[Reading passage]:
════
Okay I don’t want to follow up the last post with another to try and paint a picture that the sky is falling.Influenza (Flu) can kill. That’s my point. It can kill your loved ones – very young, elderly, those with comorbidities. In 2017, the Australian winter’s Flu season has been about the elderly; someone’s grandmother or grandfather, aunt or uncle, brother or sister, mum or dad, son or daughter. The virus cannot discriminate between them or their beliefs, the colour of their skin or who they choose to love.
Viruses infect the cell in front of them if it suitably hugs them, welcomes them inside and has the right stuff in the pantry.Flu can cause pneumonia directly or pave the way for a bacterial pneumonia, which has been called the old man’s friend” (elderly person’s friend would be better considered version).[1,2,3] Pneumococcal vaccines and Flu vaccines can help reduce cases of pneumonia.
════
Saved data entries

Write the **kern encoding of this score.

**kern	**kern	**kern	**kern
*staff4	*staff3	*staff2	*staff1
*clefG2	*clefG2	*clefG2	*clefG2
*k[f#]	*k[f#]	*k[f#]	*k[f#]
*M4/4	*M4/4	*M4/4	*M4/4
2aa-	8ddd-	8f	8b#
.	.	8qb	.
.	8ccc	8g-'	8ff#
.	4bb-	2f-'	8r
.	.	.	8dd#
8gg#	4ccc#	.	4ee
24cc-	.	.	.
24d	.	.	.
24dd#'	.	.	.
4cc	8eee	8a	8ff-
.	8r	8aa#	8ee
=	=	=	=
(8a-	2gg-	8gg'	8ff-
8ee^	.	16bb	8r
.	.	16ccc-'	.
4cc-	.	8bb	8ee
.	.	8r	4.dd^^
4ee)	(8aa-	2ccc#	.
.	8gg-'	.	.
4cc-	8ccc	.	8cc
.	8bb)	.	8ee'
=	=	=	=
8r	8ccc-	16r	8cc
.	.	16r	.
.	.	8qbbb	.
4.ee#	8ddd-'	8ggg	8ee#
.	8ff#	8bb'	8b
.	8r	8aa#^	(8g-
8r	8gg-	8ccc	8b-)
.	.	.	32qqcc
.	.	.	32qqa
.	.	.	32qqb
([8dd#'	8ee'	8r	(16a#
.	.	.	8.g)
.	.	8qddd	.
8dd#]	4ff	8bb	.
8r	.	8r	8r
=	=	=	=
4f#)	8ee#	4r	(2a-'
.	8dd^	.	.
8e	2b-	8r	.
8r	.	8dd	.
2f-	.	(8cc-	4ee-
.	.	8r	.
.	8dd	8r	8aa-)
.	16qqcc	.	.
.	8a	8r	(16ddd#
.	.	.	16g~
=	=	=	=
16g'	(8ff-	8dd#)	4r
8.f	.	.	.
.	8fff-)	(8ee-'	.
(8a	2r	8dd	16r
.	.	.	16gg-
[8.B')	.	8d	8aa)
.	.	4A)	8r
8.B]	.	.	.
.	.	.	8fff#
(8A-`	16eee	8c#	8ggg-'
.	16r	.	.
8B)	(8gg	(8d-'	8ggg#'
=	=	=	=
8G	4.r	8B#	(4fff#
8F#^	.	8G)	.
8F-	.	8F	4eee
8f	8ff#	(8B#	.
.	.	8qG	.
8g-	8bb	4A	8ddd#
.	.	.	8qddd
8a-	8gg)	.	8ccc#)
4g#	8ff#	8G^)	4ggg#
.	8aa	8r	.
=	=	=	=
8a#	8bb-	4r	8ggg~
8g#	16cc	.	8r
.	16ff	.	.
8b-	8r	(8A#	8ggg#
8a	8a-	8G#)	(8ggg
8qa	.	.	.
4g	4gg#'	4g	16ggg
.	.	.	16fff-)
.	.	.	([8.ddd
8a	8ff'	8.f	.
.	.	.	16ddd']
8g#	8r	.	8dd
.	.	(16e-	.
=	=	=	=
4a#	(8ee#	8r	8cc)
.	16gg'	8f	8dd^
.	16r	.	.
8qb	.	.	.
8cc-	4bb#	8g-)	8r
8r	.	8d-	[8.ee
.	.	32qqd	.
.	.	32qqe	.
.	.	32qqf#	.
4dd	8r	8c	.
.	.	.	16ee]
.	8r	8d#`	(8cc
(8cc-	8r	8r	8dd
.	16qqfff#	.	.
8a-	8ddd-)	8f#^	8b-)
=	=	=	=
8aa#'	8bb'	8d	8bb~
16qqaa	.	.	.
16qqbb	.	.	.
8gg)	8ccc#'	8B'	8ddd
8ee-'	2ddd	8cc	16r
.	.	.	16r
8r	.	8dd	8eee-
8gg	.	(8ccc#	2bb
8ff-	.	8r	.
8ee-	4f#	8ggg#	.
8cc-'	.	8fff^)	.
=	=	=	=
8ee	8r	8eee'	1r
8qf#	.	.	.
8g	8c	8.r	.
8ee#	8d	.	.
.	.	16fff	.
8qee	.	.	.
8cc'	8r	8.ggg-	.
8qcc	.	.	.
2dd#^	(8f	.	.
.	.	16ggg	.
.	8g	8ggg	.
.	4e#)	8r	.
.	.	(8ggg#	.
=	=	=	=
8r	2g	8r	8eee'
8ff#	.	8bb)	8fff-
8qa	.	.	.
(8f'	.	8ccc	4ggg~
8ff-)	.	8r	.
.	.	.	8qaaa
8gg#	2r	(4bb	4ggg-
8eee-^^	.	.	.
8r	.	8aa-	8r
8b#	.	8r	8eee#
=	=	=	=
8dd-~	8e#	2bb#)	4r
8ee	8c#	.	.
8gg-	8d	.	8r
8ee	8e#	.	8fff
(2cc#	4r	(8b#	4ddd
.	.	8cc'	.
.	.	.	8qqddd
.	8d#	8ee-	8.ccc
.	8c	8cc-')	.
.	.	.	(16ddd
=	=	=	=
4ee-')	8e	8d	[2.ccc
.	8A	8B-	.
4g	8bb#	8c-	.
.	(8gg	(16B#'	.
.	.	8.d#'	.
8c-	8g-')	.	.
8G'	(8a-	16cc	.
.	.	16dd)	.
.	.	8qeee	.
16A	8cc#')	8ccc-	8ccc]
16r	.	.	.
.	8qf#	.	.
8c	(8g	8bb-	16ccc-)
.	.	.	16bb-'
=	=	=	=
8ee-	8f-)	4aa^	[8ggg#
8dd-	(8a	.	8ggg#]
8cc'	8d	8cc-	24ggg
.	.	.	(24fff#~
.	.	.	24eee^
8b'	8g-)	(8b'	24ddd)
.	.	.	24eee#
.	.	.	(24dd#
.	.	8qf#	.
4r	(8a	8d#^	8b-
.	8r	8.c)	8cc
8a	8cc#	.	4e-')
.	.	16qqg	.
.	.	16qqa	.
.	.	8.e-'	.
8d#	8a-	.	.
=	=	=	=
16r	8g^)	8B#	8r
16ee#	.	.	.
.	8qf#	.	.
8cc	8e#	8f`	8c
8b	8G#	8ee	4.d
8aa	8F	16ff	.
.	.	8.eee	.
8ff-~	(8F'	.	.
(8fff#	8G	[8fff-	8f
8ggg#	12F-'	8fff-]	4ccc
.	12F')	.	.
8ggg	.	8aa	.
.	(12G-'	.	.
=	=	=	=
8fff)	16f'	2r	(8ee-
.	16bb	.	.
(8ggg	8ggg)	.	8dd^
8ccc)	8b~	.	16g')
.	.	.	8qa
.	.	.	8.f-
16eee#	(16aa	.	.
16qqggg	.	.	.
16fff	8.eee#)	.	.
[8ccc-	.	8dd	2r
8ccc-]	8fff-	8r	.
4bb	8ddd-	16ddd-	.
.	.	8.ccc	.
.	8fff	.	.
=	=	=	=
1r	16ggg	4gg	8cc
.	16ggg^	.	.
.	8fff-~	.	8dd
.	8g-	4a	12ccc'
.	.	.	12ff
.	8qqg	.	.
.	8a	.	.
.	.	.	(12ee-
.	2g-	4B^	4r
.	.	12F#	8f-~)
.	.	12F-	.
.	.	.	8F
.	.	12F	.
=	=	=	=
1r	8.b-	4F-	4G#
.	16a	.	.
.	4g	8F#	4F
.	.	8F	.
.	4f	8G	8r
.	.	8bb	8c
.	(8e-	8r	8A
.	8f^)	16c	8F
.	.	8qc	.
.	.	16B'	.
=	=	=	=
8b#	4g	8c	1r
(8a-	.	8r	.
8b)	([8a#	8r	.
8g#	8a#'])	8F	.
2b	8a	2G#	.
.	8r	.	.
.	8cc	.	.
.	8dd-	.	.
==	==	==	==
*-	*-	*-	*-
════
[Instructions to follow]: Can you return the flu post's wording from "Okay I don’t" to "choose to love.", copied word for word? Rely only on the flu post, not on the rows.

[Written response]:
Okay I don’t want to follow up the last post with another to try and paint a picture that the sky is falling.Influenza (Flu) can kill. That’s my point. It can kill your loved ones – very young, elderly, those with comorbidities. In 2017, the Australian winter’s Flu season has been about the elderly; someone’s grandmother or grandfather, aunt or uncle, brother or sister, mum or dad, son or daughter. The virus cannot discriminate between them or their beliefs, the colour of their skin or who they choose to love.